**Extracted entries**
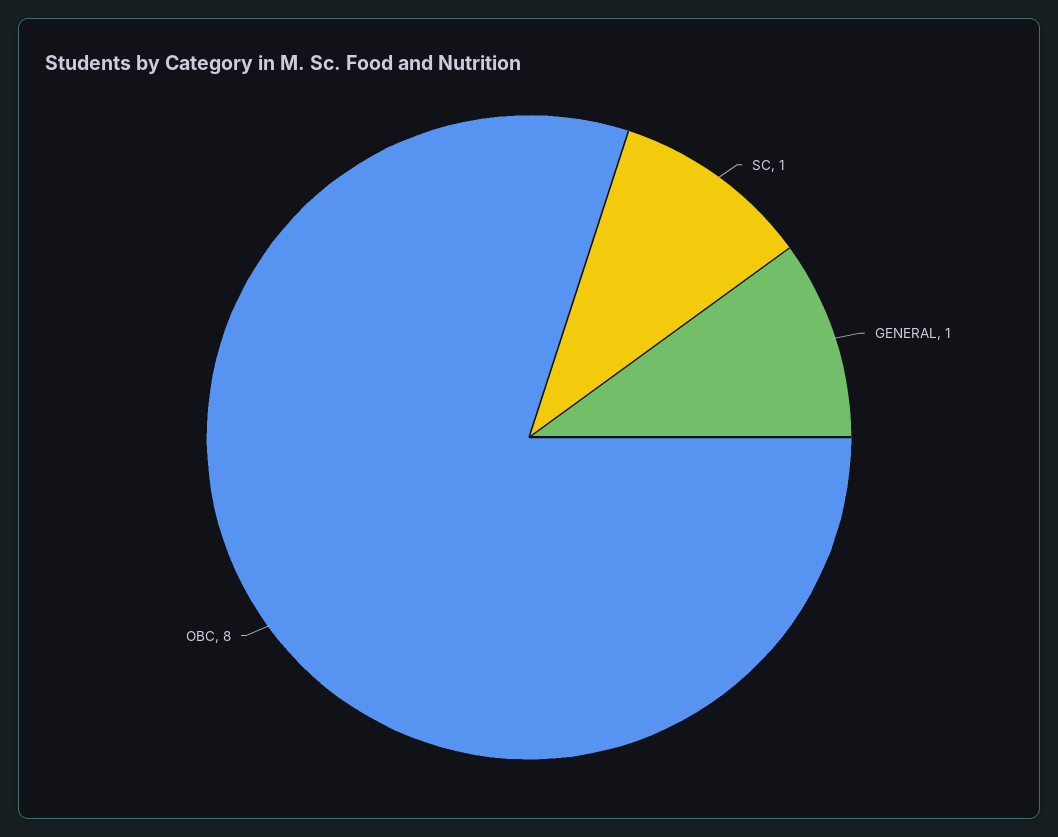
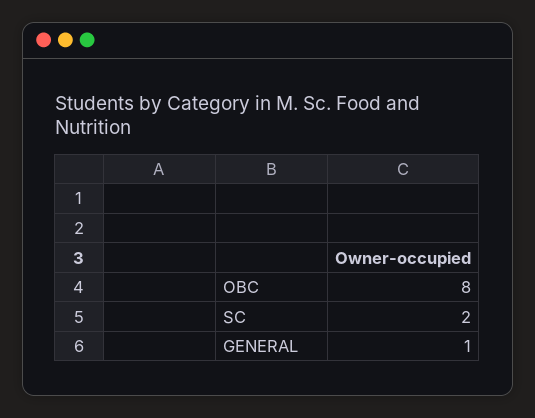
  {
-   "SC": 1,
+   "SC": 2,
    "GENERAL": 1,
    "OBC": 8
  }

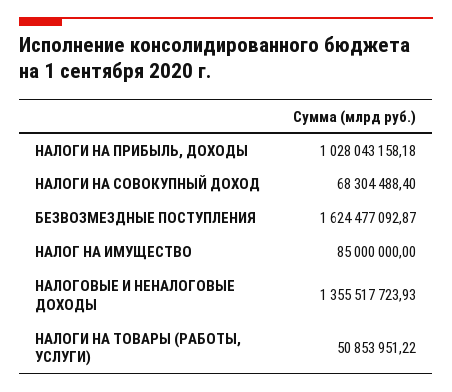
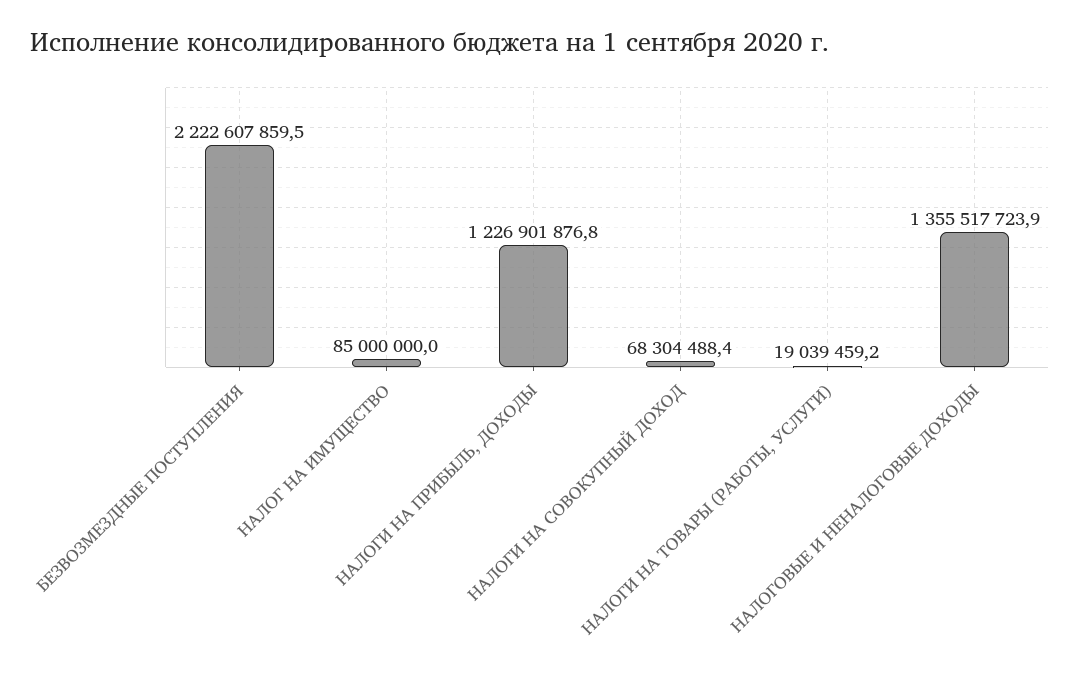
  {
-   "НАЛОГИ НА ПРИБЫЛЬ, ДОХОДЫ": 1028043158.18,
+   "НАЛОГИ НА ПРИБЫЛЬ, ДОХОДЫ": 1226901876.8,
    "НАЛОГИ НА СОВОКУПНЫЙ ДОХОД": 68304488.4,
-   "БЕЗВОЗМЕЗДНЫЕ ПОСТУПЛЕНИЯ": 1624477092.87,
+   "БЕЗВОЗМЕЗДНЫЕ ПОСТУПЛЕНИЯ": 2222607859.5,
    "НАЛОГ НА ИМУЩЕСТВО": 85000000,
    "НАЛОГОВЫЕ И НЕНАЛОГОВЫЕ ДОХОДЫ": 1355517723.93,
-   "НАЛОГИ НА ТОВАРЫ (РАБОТЫ, УСЛУГИ)": 50853951.22
+   "НАЛОГИ НА ТОВАРЫ (РАБОТЫ, УСЛУГИ)": 19039459.2
  }

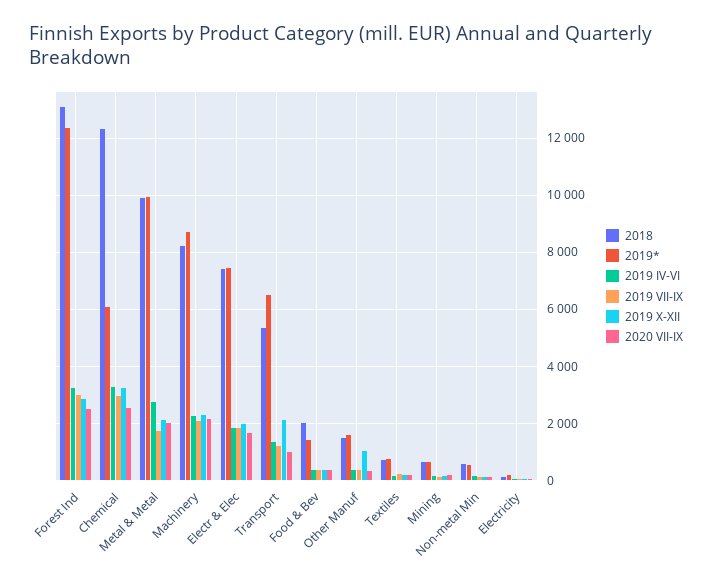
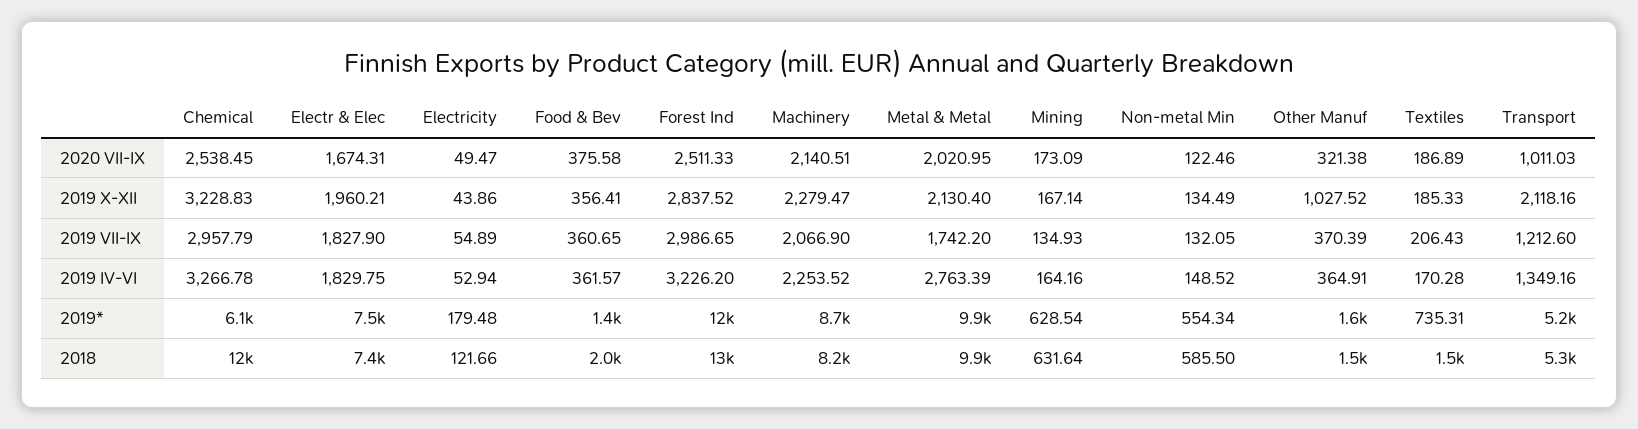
  {
    "2018": {
      "Forest Ind": 13000,
      "Chemical": 12000,
      "Metal & Metal": 9900,
      "Machinery": 8200,
      "Electr & Elec": 7400,
      "Transport": 5300,
      "Food & Bev": 2000,
      "Other Manuf": 1500,
-     "Textiles": 750,
+     "Textiles": 1500,
      "Mining": 631.64,
      "Non-metal Min": 585.5,
      "Electricity": 121.66
    },
    "2019*": {
      "Forest Ind": 12000,
      "Chemical": 6100,
      "Metal & Metal": 9900,
      "Machinery": 8700,
      "Electr & Elec": 7500,
-     "Transport": 6500,
+     "Transport": 5200,
      "Food & Bev": 1400,
      "Other Manuf": 1600,
      "Textiles": 735.31,
      "Mining": 628.54,
      "Non-metal Min": 554.34,
      "Electricity": 179.48
    },
    "2019 IV-VI": {
      "Forest Ind": 3226.2,
      "Chemical": 3266.78,
      "Metal & Metal": 2763.39,
      "Machinery": 2253.52,
      "Electr & Elec": 1829.75,
      "Transport": 1349.16,
      "Food & Bev": 361.57,
      "Other Manuf": 364.91,
      "Textiles": 170.28,
      "Mining": 164.16,
      "Non-metal Min": 148.52,
      "Electricity": 52.94
    },
    "2019 VII-IX": {
      "Forest Ind": 2986.65,
      "Chemical": 2957.79,
      "Metal & Metal": 1742.2,
      "Machinery": 2066.9,
      "Electr & Elec": 1827.9,
      "Transport": 1212.6,
      "Food & Bev": 360.65,
      "Other Manuf": 370.39,
      "Textiles": 206.43,
      "Mining": 134.93,
      "Non-metal Min": 132.05,
      "Electricity": 54.89
    },
    "2019 X-XII": {
      "Forest Ind": 2837.52,
      "Chemical": 3228.83,
      "Metal & Metal": 2130.4,
      "Machinery": 2279.47,
      "Electr & Elec": 1960.21,
      "Transport": 2118.16,
      "Food & Bev": 356.41,
      "Other Manuf": 1027.52,
      "Textiles": 185.33,
      "Mining": 167.14,
      "Non-metal Min": 134.49,
      "Electricity": 43.86
    },
    "2020 VII-IX": {
      "Forest Ind": 2511.33,
      "Chemical": 2538.45,
      "Metal & Metal": 2020.95,
      "Machinery": 2140.51,
      "Electr & Elec": 1674.31,
      "Transport": 1011.03,
      "Food & Bev": 375.58,
      "Other Manuf": 321.38,
      "Textiles": 186.89,
      "Mining": 173.09,
      "Non-metal Min": 122.46,
      "Electricity": 49.47
    }
  }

**Written task**
Where in the records does the word "БЕЗВОЗМЕЗДНЫЕ" appear? Copy each line that holds it.

**Answer for this exercise**
-   "БЕЗВОЗМЕЗДНЫЕ ПОСТУПЛЕНИЯ": 1624477092.87,
+   "БЕЗВОЗМЕЗДНЫЕ ПОСТУПЛЕНИЯ": 2222607859.5,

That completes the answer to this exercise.